The scientists said Tuesday that their pilot system produces enough electricity to allow temperature and humidity sensors to wirelessly transmit signals four times a day, or immediately if there's a fire.
Forestry officials often rely on remote-controlled weather stations to transmit local climate data used in fire prediction models. But it's expensive and difficult to recharge or replace the batteries that power isolated stations.
Tapping into the tiny amounts of electricity produced by trees can recharge batteries automatically, cutting costs and increasing fire surveillance, say the scientists.
A single tree doesn't generate a lot of power, but over time the "trickle charge" adds up, "just like a dripping faucet can fill a bucket over time," Shuguang Zhang, associate director of MIT's Center for Biomedical Engineering in Cambridge, Mass., said in a release.

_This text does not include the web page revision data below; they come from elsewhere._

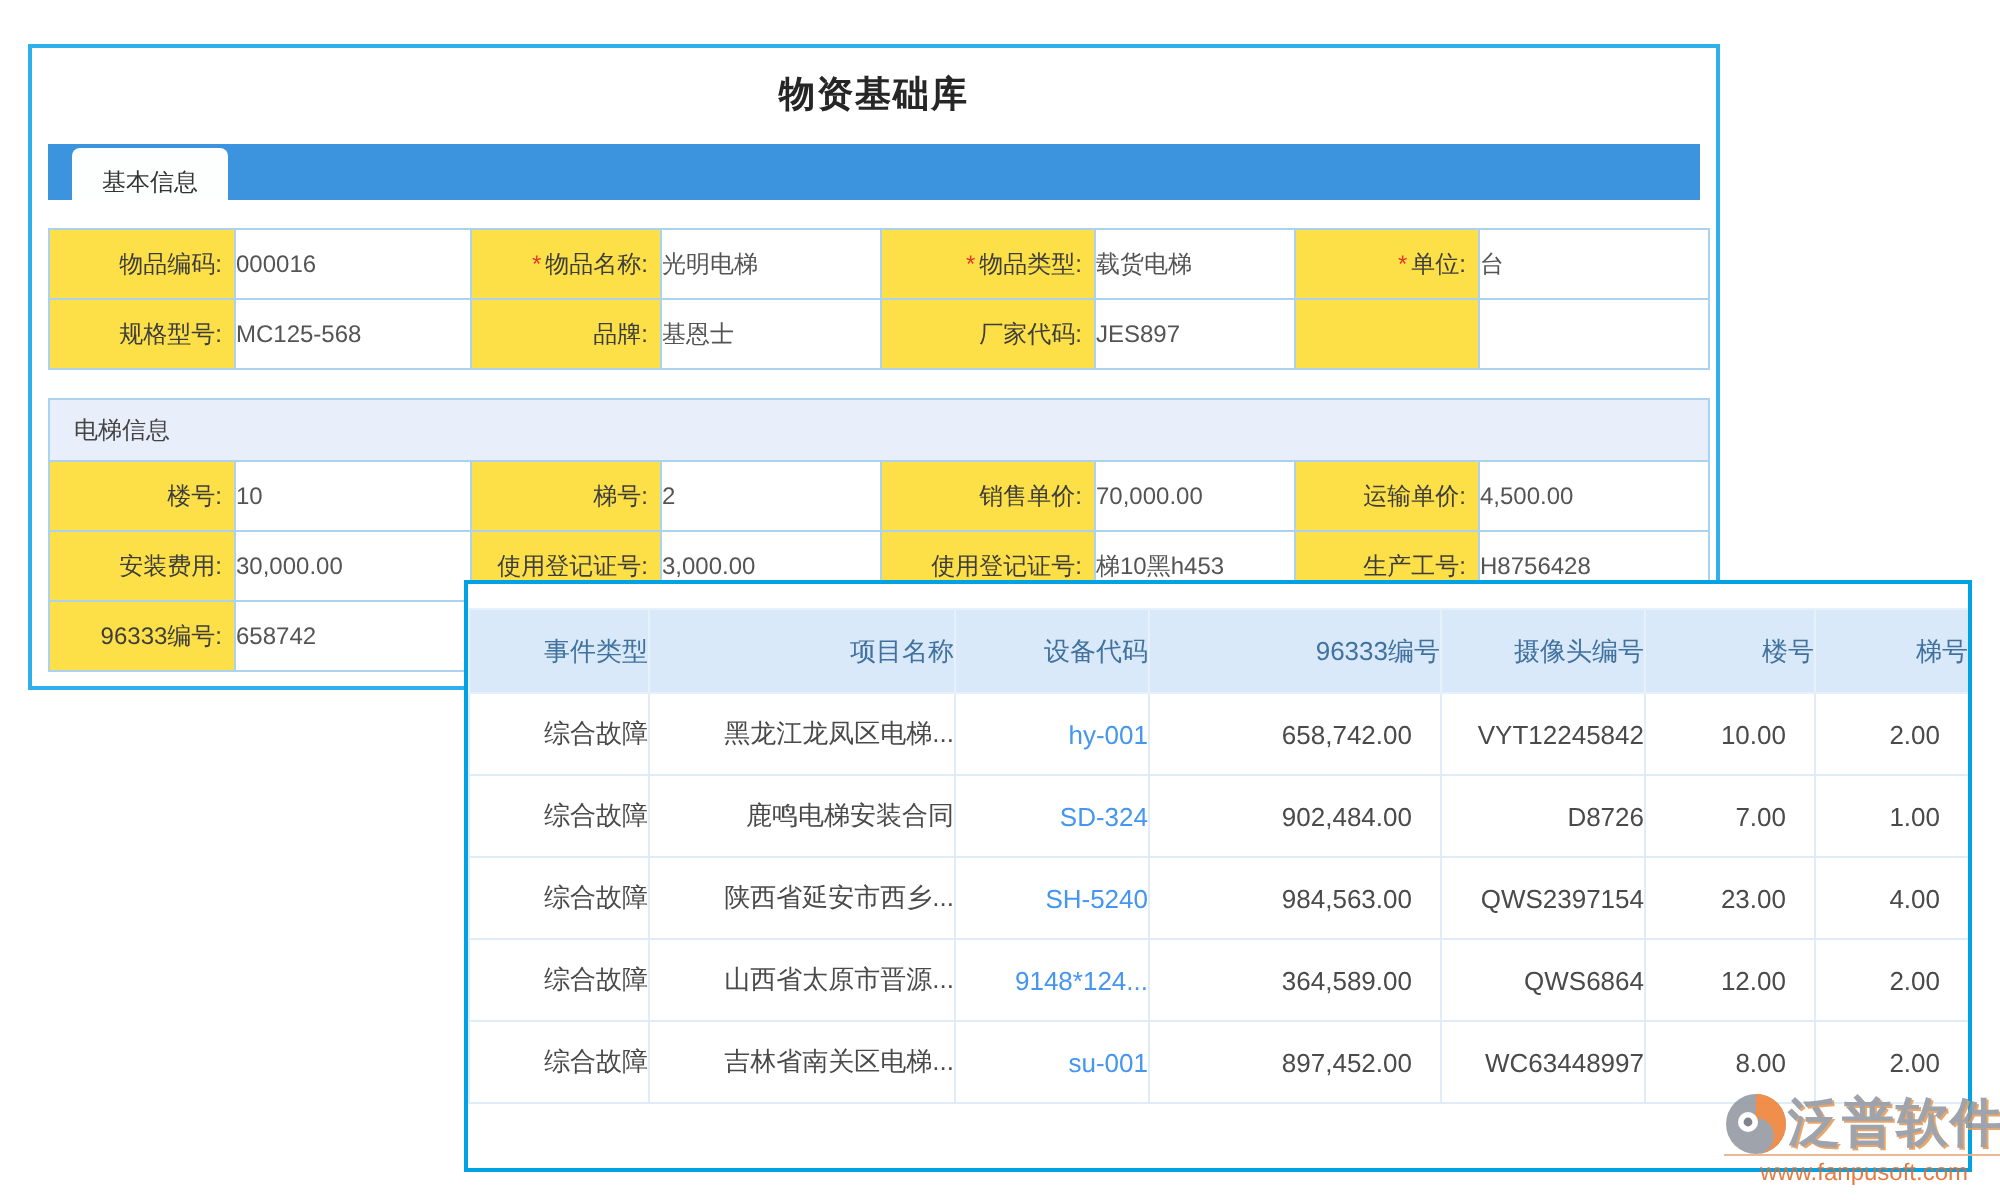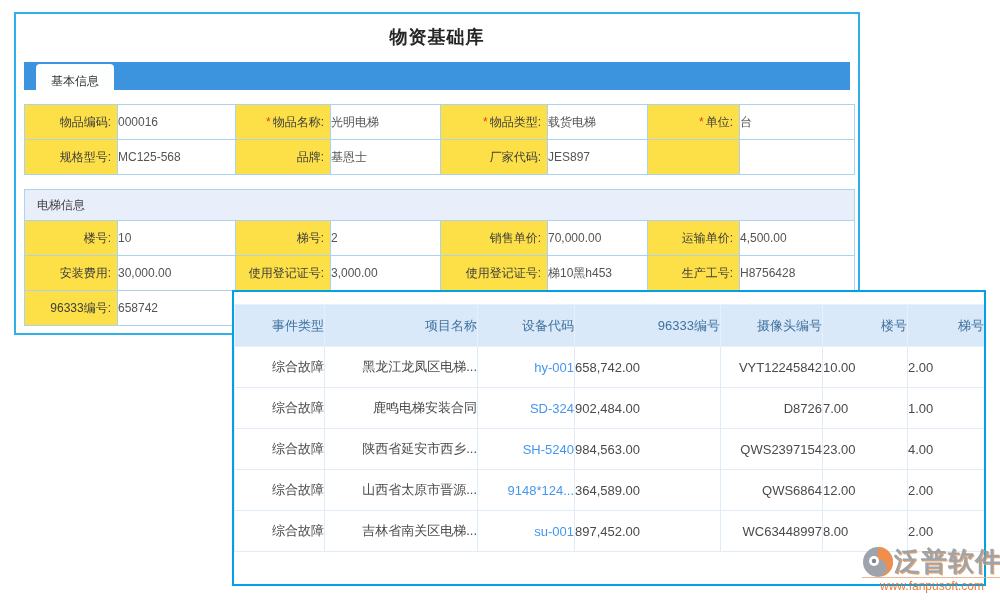--- a/index.html
+++ b/index.html
@@ -7,7 +7,7 @@
   #stage { position:relative; width:1000px; height:600px; background:#fff; }
 
   
-  .win1 { position:absolute; left:14px; top:12px; width:846px; height:323px;
+  .win1 { position:absolute; left:14px; top:22px; width:846px; height:323px;
           background:#fff; border:2px solid #2eb0ea; z-index:1; }
   .win-title { text-align:center; font-size:18px; font-weight:bold; color:#262626; margin-top:11px; letter-spacing:1px; }
   .tabbar { margin:13px 8px 0 8px; height:28px; background:#3b94dd; }

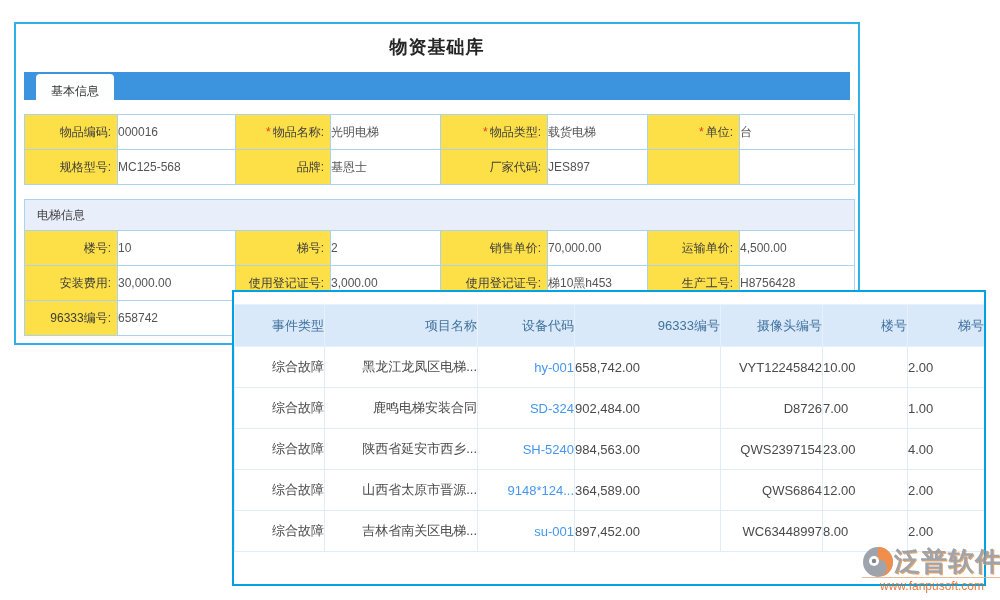--- a/index.html
+++ b/index.html
@@ -28,7 +28,7 @@
   .atable td { border:1px solid #e0edf9; height:41px; font-size:13px; text-align:right;
                color:#4a4a4a; overflow:hidden; white-space:nowrap; text-overflow:ellipsis; }
   .atable tr.hrow td { background:#d9e9f9; color:#41729f; height:42px; border-color:#e6f1fb; }
-  .atable td.num { text-align:left; padding-right:14px; }
+  .atable td.num { text-align:right; padding-right:14px; }
   .atable td.link { color:#4496f0; cursor:pointer; }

Scientists have long known that trees can produce minute amounts of electricity. But no one knew exactly how the energy was produced or how to take advantage of it.
Zhang and his co-authors reported the answer in the August issue of the Public Library of Science ONE: the energy comes from an imbalance in pH (potential of hydrogen — the measure of the acidity or alkalinity of a solution) between a tree and the soil in which it grows.
"[The] sustained voltage difference routinely observed between parts of trees and soil is mainly due to a difference in pH between the two. Specifically, the tree-root-soil system acts as a concentration pH cell," the authors write.
The scientists plan to test their tree-powered wireless sensor network this spring on land owned by the United States Forest Service.